New course integrates multiple disciplines

engineering class

Intro to Engineering, a new addition to course options last year, is the first in a series of engineering courses that will be offered at Cedar Falls High School. In just its first year, the popular course has over 50 students enrolled in three different sections.

“What the course is doing is taking concepts being taught in current math, science and industrial technology curriculum and blending them together — and what you’re seeing is the practical application side,” said Dirk Homewood, one of the Intro to Engineering teachers (the other is Linda Sneed). “You’re seeing why you’re learning the quadratic formula, what it actually translates into.”

The course covers the design process, advanced modeling skills, reverse engineering and inventing. Students draw and model designs that replicate machines such as trains on
computer software. They also take apart technology, and as a final project, they create their own inventions or innovations.

“It’s definitely not like your traditional class,” senior Brian Harris said. “It’s very hands on. There’s no big text books, and you’re not sitting around just taking notes.”
Instead, the course uses a technology program called Inventor that allows students to model, create and manipulate 3D objects.

“It’s pretty powerful software. You can not only draw stuff, you can make animations of parts coming together and coming apart, change the textures, etc. It’s very versatile,” Harris said.

Because much of what is done in class requires use of the software, there is little homework; however, that is not to say the course isn’t challenging.

“It challenges [students] in a different way,” Homewood said. “It trains your mind to think differently and see things in a new perspective — to think in a way you’ve never thought before.”

The curriculum is provided by the Project Lead the Way foundation, a group that promotes engineering education by offering curriculum for a four-year high school engineering program.

“It’s only an introductory course, but, still, it addresses a ton. You learn so much about what engineering is actually about, and it’s a lot different than what I thought,” senior Blake Cervetti said.

Students can also use their coursework to open doors to potential universities or employers because they assemble their projects into E-portfolios highlighting their new abilities.
Homewood said he expects at least four sections of Intro to Engineering for next year, and Principals of Engineering, the second course in PLTW’s four-part strand, will be offered as well. The other two courses in the strand, Digital Electronics and Civil Engineering and Architecture, will be added in the next few years.

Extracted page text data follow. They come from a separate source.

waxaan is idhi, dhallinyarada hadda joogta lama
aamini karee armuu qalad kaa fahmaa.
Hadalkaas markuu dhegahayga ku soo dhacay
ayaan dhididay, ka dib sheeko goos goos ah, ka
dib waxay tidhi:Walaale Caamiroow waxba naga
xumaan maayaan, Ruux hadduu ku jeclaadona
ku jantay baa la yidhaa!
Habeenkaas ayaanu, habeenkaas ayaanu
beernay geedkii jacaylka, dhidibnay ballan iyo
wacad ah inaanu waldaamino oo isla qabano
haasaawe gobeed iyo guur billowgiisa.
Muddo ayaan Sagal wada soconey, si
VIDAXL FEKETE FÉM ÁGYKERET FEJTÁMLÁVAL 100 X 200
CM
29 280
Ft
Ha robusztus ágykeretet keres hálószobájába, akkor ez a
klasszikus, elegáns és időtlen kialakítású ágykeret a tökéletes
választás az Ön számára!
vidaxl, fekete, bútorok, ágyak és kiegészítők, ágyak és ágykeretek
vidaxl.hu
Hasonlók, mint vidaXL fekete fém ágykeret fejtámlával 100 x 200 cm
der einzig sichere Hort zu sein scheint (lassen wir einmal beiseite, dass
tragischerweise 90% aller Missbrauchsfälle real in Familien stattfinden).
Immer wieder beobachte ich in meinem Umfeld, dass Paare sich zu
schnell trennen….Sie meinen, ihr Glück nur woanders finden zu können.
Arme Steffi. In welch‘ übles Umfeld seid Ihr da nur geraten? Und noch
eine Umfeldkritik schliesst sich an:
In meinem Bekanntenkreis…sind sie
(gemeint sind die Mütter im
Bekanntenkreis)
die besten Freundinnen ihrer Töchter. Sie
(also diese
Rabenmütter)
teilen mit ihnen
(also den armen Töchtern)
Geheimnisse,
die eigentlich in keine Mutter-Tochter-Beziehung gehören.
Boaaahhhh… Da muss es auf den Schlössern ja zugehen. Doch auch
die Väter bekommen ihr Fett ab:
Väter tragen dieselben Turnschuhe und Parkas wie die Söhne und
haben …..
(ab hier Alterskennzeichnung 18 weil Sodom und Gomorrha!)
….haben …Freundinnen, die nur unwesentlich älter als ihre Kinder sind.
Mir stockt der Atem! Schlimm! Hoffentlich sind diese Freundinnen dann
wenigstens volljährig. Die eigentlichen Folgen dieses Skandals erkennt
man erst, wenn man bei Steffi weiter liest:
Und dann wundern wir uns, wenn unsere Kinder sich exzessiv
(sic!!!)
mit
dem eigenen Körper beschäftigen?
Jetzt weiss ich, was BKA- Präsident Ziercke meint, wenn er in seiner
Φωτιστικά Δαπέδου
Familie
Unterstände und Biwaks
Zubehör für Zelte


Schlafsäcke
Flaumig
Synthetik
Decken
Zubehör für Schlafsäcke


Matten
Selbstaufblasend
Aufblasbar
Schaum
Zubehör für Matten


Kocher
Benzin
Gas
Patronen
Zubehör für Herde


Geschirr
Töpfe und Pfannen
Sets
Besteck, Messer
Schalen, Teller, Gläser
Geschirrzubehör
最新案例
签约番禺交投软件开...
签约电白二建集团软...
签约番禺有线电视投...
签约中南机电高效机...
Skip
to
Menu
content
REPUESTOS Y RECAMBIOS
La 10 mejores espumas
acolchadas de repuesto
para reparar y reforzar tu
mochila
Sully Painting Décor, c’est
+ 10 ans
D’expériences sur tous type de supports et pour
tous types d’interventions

All are dual credit courses; students can earn college credit that transfers to any of the three major state universities by passing an end of year test. Only a prerequisite of algebra I is required for Intro to Engineering, so students one year up in math will have the opportunity to take all the courses by the time they graduate.

“ISU engineering school (for example) is a very competitive program. They really try to weed out so they have the best of the best. Our hope with this program is that we will be able to give our students a leg up, “ Homewood said.